Coca-Cola, the Atlanta-based beverage company, pulled an AI-generated holiday advertisement shortly after launch in 2025 following intense online criticism. The spot featured anthropomorphic animals, including polar bears, pandas, and sloths, admiring the brand's delivery trucks, and viewers labeled it AI slop and said it ruined the holiday spirit.

The 2025 ad marked the second straight year the company faced backlash over AI-generated holiday creative. Its 2024 reimagining of the long-running Holidays Are Coming campaign drew criticism for visuals that viewers described as soulless and creepy, with characters that appeared artificial and lacking genuine emotion. Rather than retreat, the company produced another AI-heavy spot the following year, which met a similar reaction.

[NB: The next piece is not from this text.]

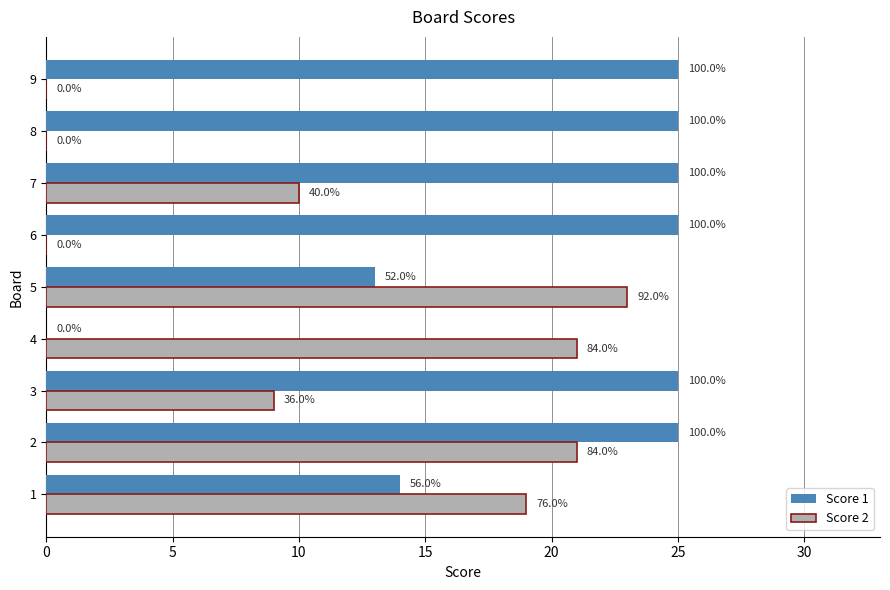

Rank the series by their maximum value, from highest to lowest.

Score 1, Score 2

The episode drew wide media coverage and became a reference point in a growing debate over AI in advertising. Reporting on the pullback noted that audiences had begun rejecting AI-generated brand content, with 2025 described as the year viewers stopped tolerating it in major campaigns.

Coca-Cola was not alone. McDonald's Netherlands removed an AI-generated holiday commercial within three days of its December 2025 launch after significant backlash, and brands including Vogue, Guess, and Valentino faced criticism over AI-generated models and campaign imagery that critics called cheap and tacky.

The reaction has prompted some brands to distance themselves from the technology in their messaging. For Coca-Cola, the repeated holiday controversies turned a flagship seasonal campaign into a case study in the limits of audience tolerance for AI-generated advertising.